U2 - Madison Square Garden, New York   10/11/05

Beautifully staged, great lighting and video.

Very moving in spots, very congregational and they love the audience and the
audience loves them back. Tough New Yorkers singing every word for the whole
show, and that's a lot of words, many of them the most sensitive poetry in rock. 

Great story by Bono about coming across the Brooklyn Bridge from JFK and
seeing the city for the first time, asking the manager (Frank Barsalona, a legendary 
genius) how they could afford the ridiculous long car...manager explains that they 
are going to do it just like the Beatles start in New York and fan out across the 
country from there... And Edge saying, "Well boys, we're the toppermost of the 
poppermost," (quote from Beatles bio). At the time they were 16, 17 thereabouts. 

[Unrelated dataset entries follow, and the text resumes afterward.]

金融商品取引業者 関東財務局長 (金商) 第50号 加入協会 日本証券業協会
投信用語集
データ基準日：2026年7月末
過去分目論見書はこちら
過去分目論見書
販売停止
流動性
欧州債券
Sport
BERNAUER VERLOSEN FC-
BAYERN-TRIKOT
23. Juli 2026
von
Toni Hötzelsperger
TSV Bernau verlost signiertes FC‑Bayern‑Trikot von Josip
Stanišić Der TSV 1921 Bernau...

The next night they played at the Palladium, their first US appearance, in 1980. 
I was there. Hearing Bono tell this story 25 years later was overwhelming and 
I stood there 52 years old crying like a child and totally unashamed. 
The tattooed Bronx bruiser on my right patted my back and we smiled.

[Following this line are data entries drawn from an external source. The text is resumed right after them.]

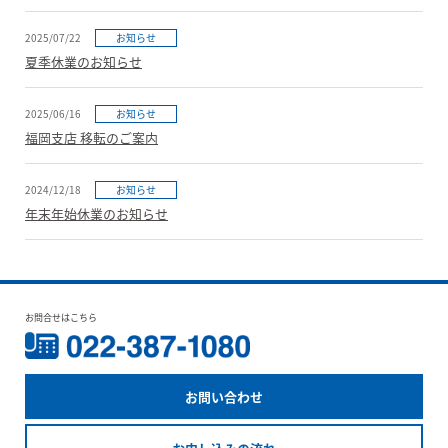
2025/07/22
お知らせ
夏季休業のお知らせ
2025/06/16
お知らせ
福岡支店 移転のご案内
2024/12/18
お知らせ
年末年始休業のお知らせ
お問合せはこちら
お問い合わせ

The presentation was spectacular, and again, the lights were innovative, and
beautiful, and well integrated into the show. There was one very cool video
moment where Bono (playing a blue Gretsch Country Gentleman) dissolves into
pixelated shimmer,then as they zoom in on the pixels it becomes clear they are a 
mosaic of faces, then it becomes clear that they are faces in the crowd at the show. 
5 cameras. Flawless. The production was the best I've ever seen.

Evans was fabulous, had a really great night, spraying sparks and shimmering rainbows 
from a variety of really cool axes, including a cream original Les Paul PAF blackpickguard, 
through several excellent thoroughly recent and modern Stratocasters, and a really good 
sounding Tele. Oh yeah and a Gibson Hummingbird and Dove, just to drive me totally crazy. 

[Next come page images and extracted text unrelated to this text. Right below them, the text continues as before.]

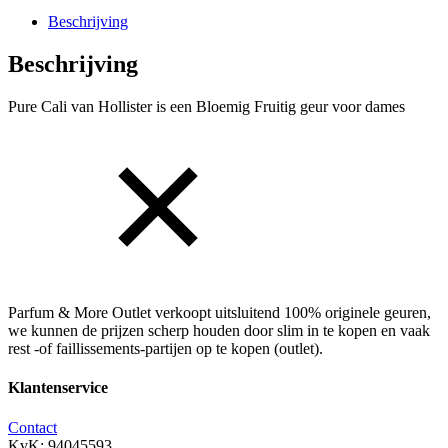
Body
Mist
Beschrijving
aantal
Beschrijving
Pure Cali van Hollister is een Bloemig Fruitig geur voor dames
Parfum & More Outlet verkoopt uitsluitend 100% originele geuren,
we kunnen de prijzen scherp houden door slim in te kopen en vaak
rest -of faillissements-partijen op te kopen (outlet).
Klantenservice
Contact
KvK: 94045593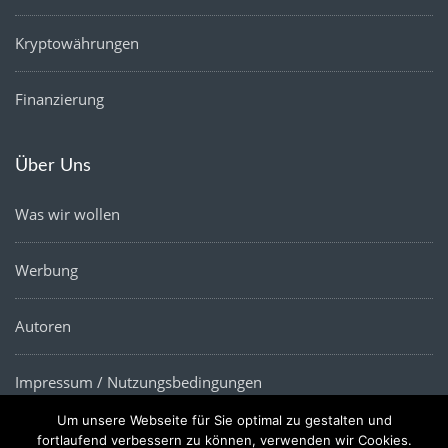
Kryptowährungen
Finanzierung
Über Uns
Was wir wollen
Werbung
Autoren
Impressum / Nutzungsbedingungen
Um unsere Webseite für Sie optimal zu gestalten und
Datenschutz
fortlaufend verbessern zu können, verwenden wir Cookies.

How they manage to maintain such precise intonation on the strats I have no clue. 
His tech was in a sunken room built into the stage to his right and was a pretty busy guy. 
I'd love to understand his pedal board and preamp rack and how all those AC30s and little 
Fenders are wired up. He did have one of the Vox Valvetronix modeling amps and used it 
a fair amount. 

Bono was self-effacing, almost goofy, a country boy in the city... Very humble and in awe 
of New York and how far they had come. The political stuff was less forced than I'd thought
it would be. The audience is behind him, so he doesn't exhort. Smart. Last 20 minutes were 
pretty thick with proselytizing, but who cares. Hard to disagree with, and he didn't come off
like a dickhead.

Bad news: The rhythm section unfortunately never really takes off. Ever. They are just too stiff 
and restrained for the show to attain the exuberant heights that Edge and Bono try for. 
Very careful, dogged and robotic. But. There's a great military and tribal subtext in the 
drumming, and he obviously didn't win All-Ireland Band Drummer in 1978 for nothing. 
I just wish he and Adam would loosen up. The whole sound is bright and thin, and could use 
a little more Motown bottom end push, to really make it a universal sound. As it is, it's pretty 
white, and more brilliante than soulful. 

IT was a great night, tho, and I plan to hit one of the Fleet Center shows in December.